Italia es uno de los países que más alumnos de Erasmus recibe cada año y cerca de 8.000 españoles optaron por estudiar o hacer prácticas laborales en diferentes ciudades de la nación transalpina. Cuando los contagios de coronavirus comenzaron a descontrolarse y el Gobierno decretó el estado de alarma, muchos jóvenes se vieron atrapados y pasaron verdaderos calvarios para regresar a sus lugares de residencia. Otros sin embargo, decidieron esperar a que la situación se fuera normalizando.

Elena Ruiz y Alba María Marina son dos briviescanas que estudian Derecho en la Universidad de Burgos y que durante el pasado curso se plantearon vivir una de las experiencias de su vida al solicitar una beca Erasmus a Italia.  Ambas la obtuvieron y desde que pusieron pie en la isla de Sicilia quedaron prendadas de su belleza, del ambiente y de la historia que albergaba.

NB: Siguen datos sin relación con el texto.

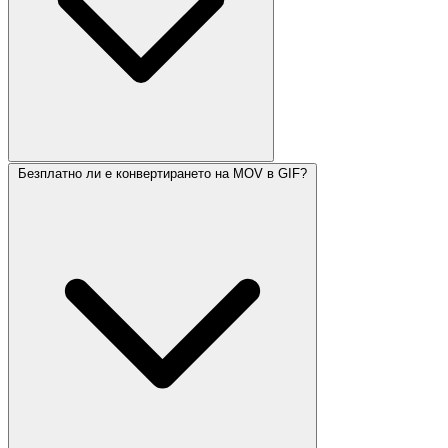
Безплатно ли е конвертирането на MOV в GIF?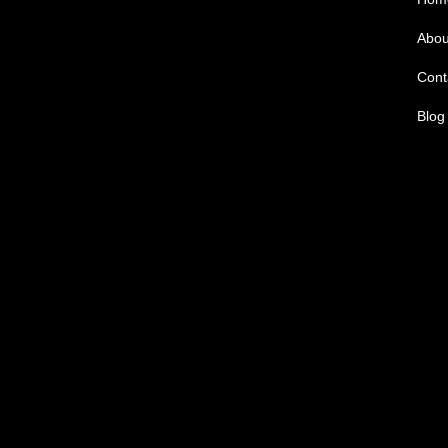
Abou
Cont
Blog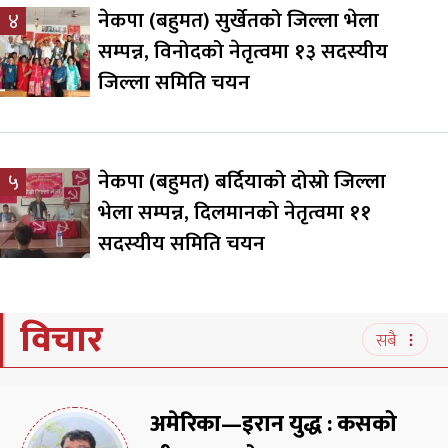
नेकपा (बहुमत) सुर्खेतको जिल्ला भेला
४
सम्पन्न, विनोदको नेतृत्वमा १३ सदस्यीय
जिल्ला समिति चयन
नेकपा (बहुमत) बर्दियाको दोस्रो जिल्ला
५
भेला सम्पन्न, दिलमानको नेतृत्वमा ११
सदस्यीय समिति चयन
विचार
सबै
अमेरिका—इरान युद्ध : कसको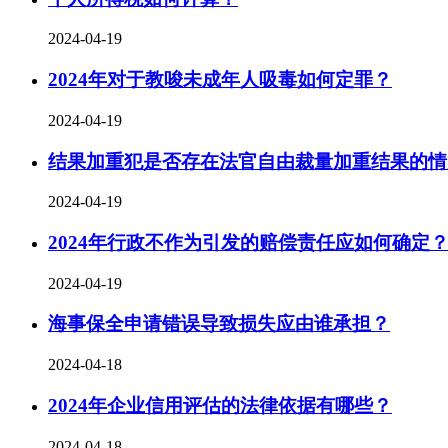
2024-04-19
2024年对于教唆未成年人吸毒如何定罪？
2024-04-19
结果加重犯是否存在法官自由裁量加重结果的情
2024-04-19
2024年行政不作为引发的赔偿责任应如何确定
2024-04-19
海事保全申请错误导致损失应由谁承担？
2024-04-18
2024年企业信用评估的法律依据有哪些？
2024-04-18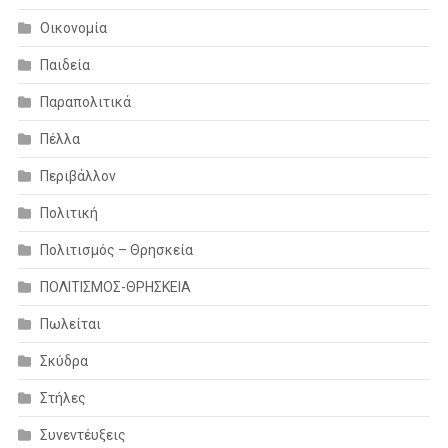
Οικονομία
Παιδεία
Παραπολιτικά
Πέλλα
Περιβάλλον
Πολιτική
Πολιτισμός – Θρησκεία
ΠΟΛΙΤΙΣΜΟΣ-ΘΡΗΣΚΕΙΑ
Πωλείται
Σκύδρα
Στήλες
Συνεντέυξεις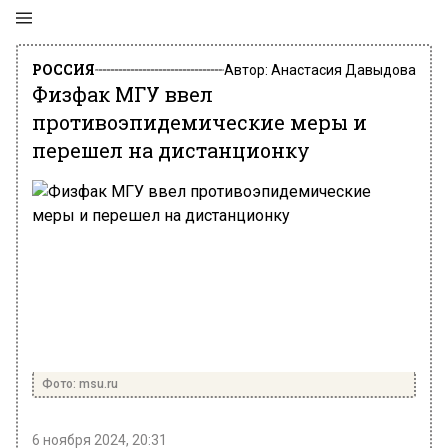
РОССИЯ
Автор:
Анастасия Давыдова
Физфак МГУ ввел
противоэпидемические меры и
перешел на дистанционку
Фото: msu.ru
6 ноября 2024, 20:31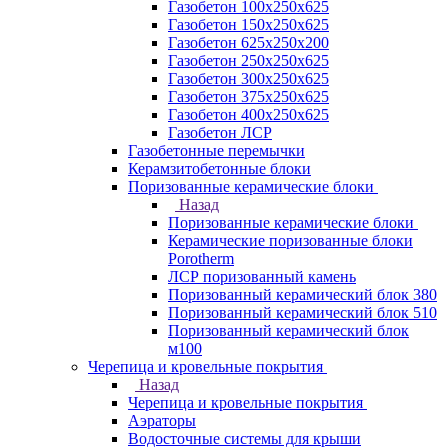
Газобетон 100х250х625
Газобетон 150х250х625
Газобетон 625х250х200
Газобетон 250х250х625
Газобетон 300х250х625
Газобетон 375х250х625
Газобетон 400х250х625
Газобетон ЛСР
Газобетонные перемычки
Керамзитобетонные блоки
Поризованные керамические блоки
Назад
Поризованные керамические блоки
Керамические поризованные блоки
Porotherm
ЛСР поризованный камень
Поризованный керамический блок 380
Поризованный керамический блок 510
Поризованный керамический блок
м100
Черепица и кровельные покрытия
Назад
Черепица и кровельные покрытия
Аэраторы
Водосточные системы для крыши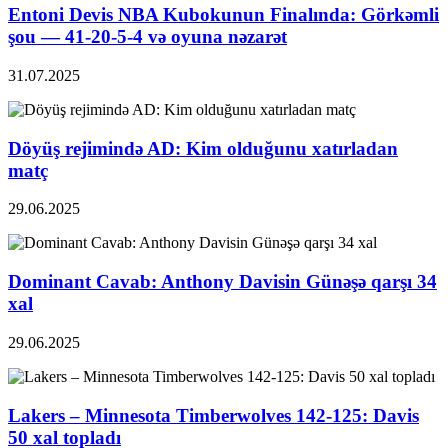
Entoni Devis NBA Kubokunun Finalında: Görkəmli
şou — 41-20-5-4 və oyuna nəzarət
31.07.2025
Döyüş rejimində AD: Kim olduğunu xatırladan
matç
29.06.2025
Dominant Cavab: Anthony Davisin Günəşə qarşı 34
xal
29.06.2025
Lakers – Minnesota Timberwolves 142-125: Davis
50 xal topladı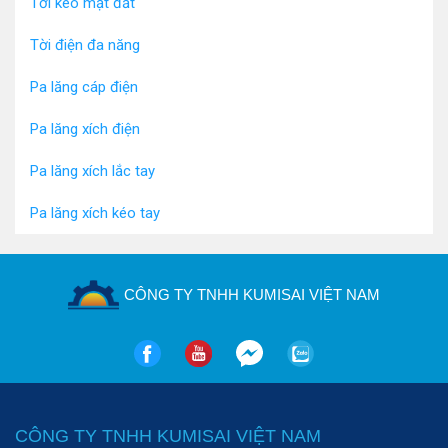
Tời kéo mặt đất
Tời điện đa năng
Pa lăng cáp điện
Pa lăng xích điện
Pa lăng xích lắc tay
Pa lăng xích kéo tay
CÔNG TY TNHH KUMISAI VIỆT NAM
CÔNG TY TNHH KUMISAI VIỆT NAM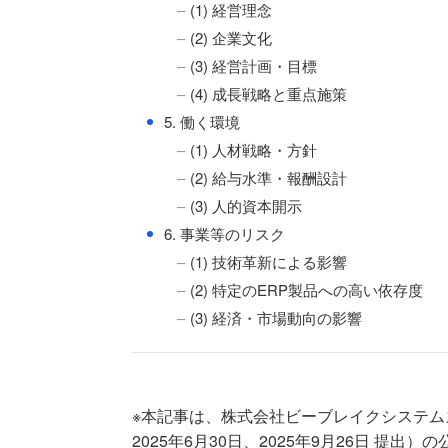
(1) 経営理念
(2) 企業文化
(3) 経営計画・目標
(4) 成長戦略と重点施策
●
5. 働く環境
(1) 人材戦略・方針
(2) 給与水準・報酬設計
(3) 人的資本開示
●
6. 事業等のリスク
(1) 技術革新による影響
(2) 特定のERP製品への高い依存度
(3) 経済・市場動向の影響
※本記事は、株式会社ビーブレイクシステムズ 
2025年6月30日、2025年9月26日 提出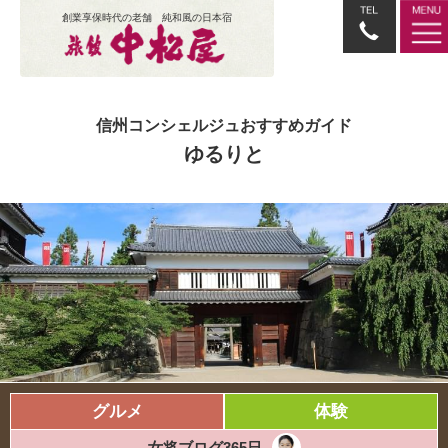
創業享保時代の老舗 純和風の日本宿
信州コンシェルジュおすすめガイド
ゆるりと
グルメ
体験
女将ブログ365日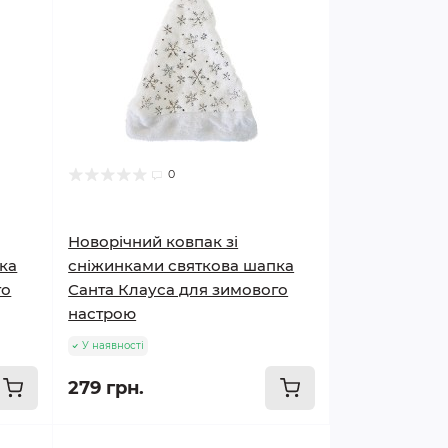
0
Новорічний ковпак зі
ка
сніжинками святкова шапка
го
Санта Клауса для зимового
настрою
У наявності
279 грн.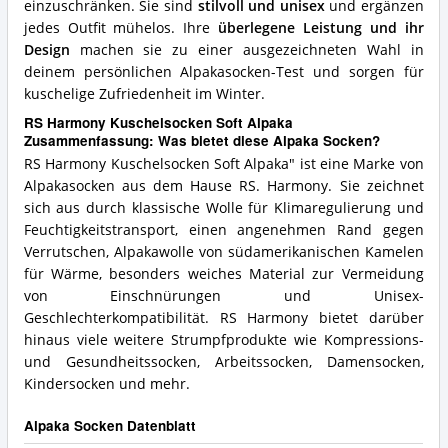
einzuschränken. Sie sind
stilvoll und unisex
und ergänzen
jedes Outfit mühelos. Ihre
überlegene Leistung und ihr
Design
machen sie zu einer ausgezeichneten Wahl in
deinem persönlichen Alpakasocken-Test und sorgen für
kuschelige Zufriedenheit im Winter.
RS Harmony Kuschelsocken Soft Alpaka
Zusammenfassung: Was bietet diese Alpaka Socken?
RS Harmony Kuschelsocken Soft Alpaka" ist eine Marke von
Alpakasocken aus dem Hause RS. Harmony. Sie zeichnet
sich aus durch klassische Wolle für Klimaregulierung und
Feuchtigkeitstransport, einen angenehmen Rand gegen
Verrutschen, Alpakawolle von südamerikanischen Kamelen
für Wärme, besonders weiches Material zur Vermeidung
von Einschnürungen und Unisex-
Geschlechterkompatibilität. RS Harmony bietet darüber
hinaus viele weitere Strumpfprodukte wie Kompressions-
und Gesundheitssocken, Arbeitssocken, Damensocken,
Kindersocken und mehr.
Alpaka Socken Datenblatt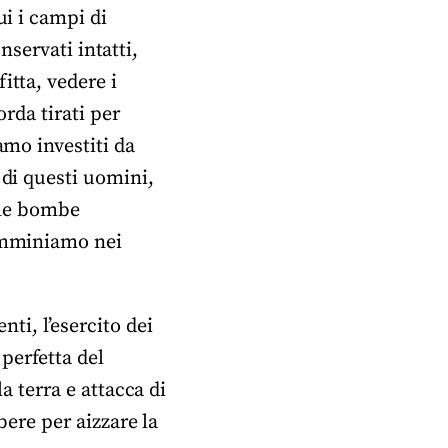
ui i campi di
onservati intatti,
itta, vedere i
orda tirati per
amo investiti da
 di questi uomini,
elle bombe
camminiamo nei
i, l’esercito dei
perfetta del
a terra e attacca di
bere per aizzare la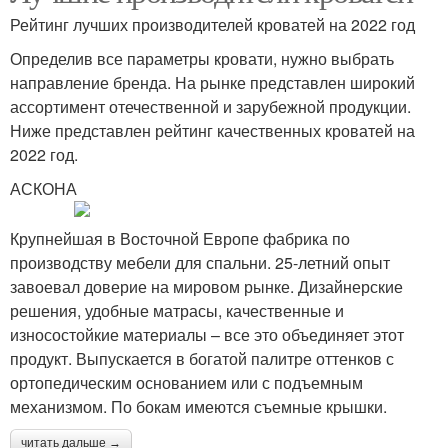
Рейтинг лучших производителей кроватей на 2022 год
Определив все параметры кровати, нужно выбрать
направление бренда. На рынке представлен широкий
ассортимент отечественной и зарубежной продукции.
Ниже представлен рейтинг качественных кроватей на
2022 год.
АСКОНА
Крупнейшая в Восточной Европе фабрика по
производству мебели для спальни. 25-летний опыт
завоевал доверие на мировом рынке. Дизайнерские
решения, удобные матрасы, качественные и
износостойкие материалы – все это объединяет этот
продукт. Выпускается в богатой палитре оттенков с
ортопедическим основанием или с подъемным
механизмом. По бокам имеются съемные крышки.
читать дальше →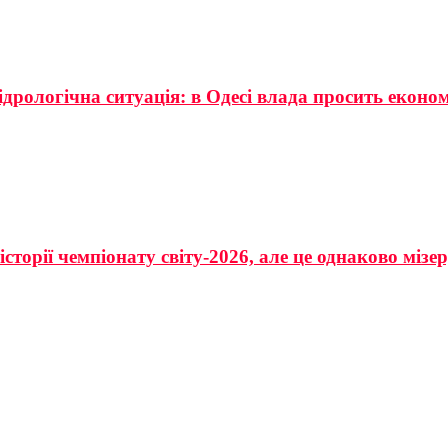
ідрологічна ситуація: в Одесі влада просить еконо
сторії чемпіонату світу-2026, але це однаково мізе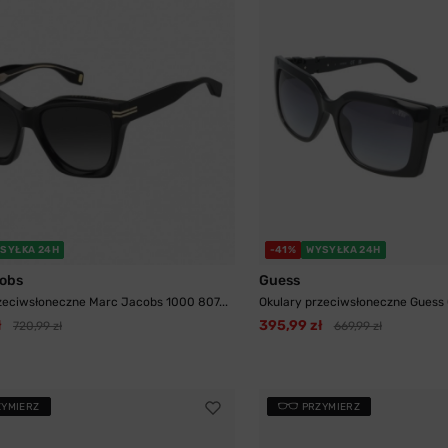
SYŁKA 24H
-41%
WYSYŁKA 24H
obs
Guess
zeciwsłoneczne Marc Jacobs 1000 807...
Okulary przeciwsłoneczne Guess
ł
395,99 zł
720,99 zł
669,99 zł
ZYMIERZ
PRZYMIERZ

Todo marchaba sobre ruedas, la adaptación a las costumbres de Palermo -ciudad en la que residen-  fue rápida al igual que a la docencia italiana y a la calidez de los palermitanos. Pero como ha ido ocurriendo en el resto del mundo, el virus llegó y decidió quedarse. Italia fue el primer país fuera de China en activar medidas tan drásticas como las del gigante asiático para afrontar la emergencia sanitaria. Así, el 9 de marzo el Gobierno de Giuseppe Conte decretó el confinamiento en toda la república y el 21 tomó medidas más drásticas y ordenó el cierre de todas las actividades productivas y fábricas, con la excepción de aquellas que suministran servicios básicos.

En un principio, las burebanas se sorprendieron y como a cualquier ciudadano, la nueva situación les resultó algo complicada pero totalmente llevadera. «Siempre hemos cumplido con lo que el Gobierno ha recomendado», manifiestan. Las primeras semanas se las hizo más cuesta arriba porque no estaban acostumbradas a pasar mas de dos días en casa aunque,  «cuando comprendes que tu salud y la de los demás depende del comportamiento de uno mismo, rápido nos concienciamos», exponen las estudiantes.

Asimismo, destacan que la conducta ejemplar de los ciudadanos y la implicación percibida para que todo fuera a mejor ha facilitado mucho su estancia a más de 2.000 kilómetros de sus casas. «Contábamos también con la información que nos aportaba nuestra compañera de piso italiana. Ella fue la que nos explicó  cada una de las medidas a seguir», afirman.

Sus familiares las querían a su lado y llegaron a tener miedo de que pudiesen correr algún riesgo en un país donde el sistema sanitario es diferente al español. Si bien, Elena y Alba María no se alarmaron en ningún momento al comprobar que el estado de Sicilia no se podía comparar al del  norte de Italia o ciudades españolas. Principalmente por este motivo optaron por quedarse en la isla. «Con el paso del tiempo verificamos que la situación en Palermo progresaba velozmente y en España empeoraba por momentos». La mayor exposición frente al virus se centraba en el largo viaje que tendrían que hacer para regresar a la capital burebana teniendo en cuenta que la gran mayoría de vuelos se cancelaron, los que operaban realizaban varias escalas y los transportes entre municipios o aeropuertos eran mínimos y muy demandados.

De todo se aprende y en esta ocasión no iba a ser menos. La COVID-19 les ha enseñado a apreciar el poder respirar aire limpio, los rayos de sol frente al rostro, valorar la amistad y el amor a la familia. «Hechos tan simples pero que tienen un gran valor para todos», destacan.

Pese a que su aventura italiana se ha topado con algún obstáculo por el camino ellas no pierden la ilusión. Al poder realizar ya más actividades e incluso reunirse entre un grupo de amigos -entre otros aspectos- las estudiantes de Derecho se plantean alargar la estancia otras dos semanas más después de los exámenes finales para conocer lo que el virus les ha impedido hasta el momento.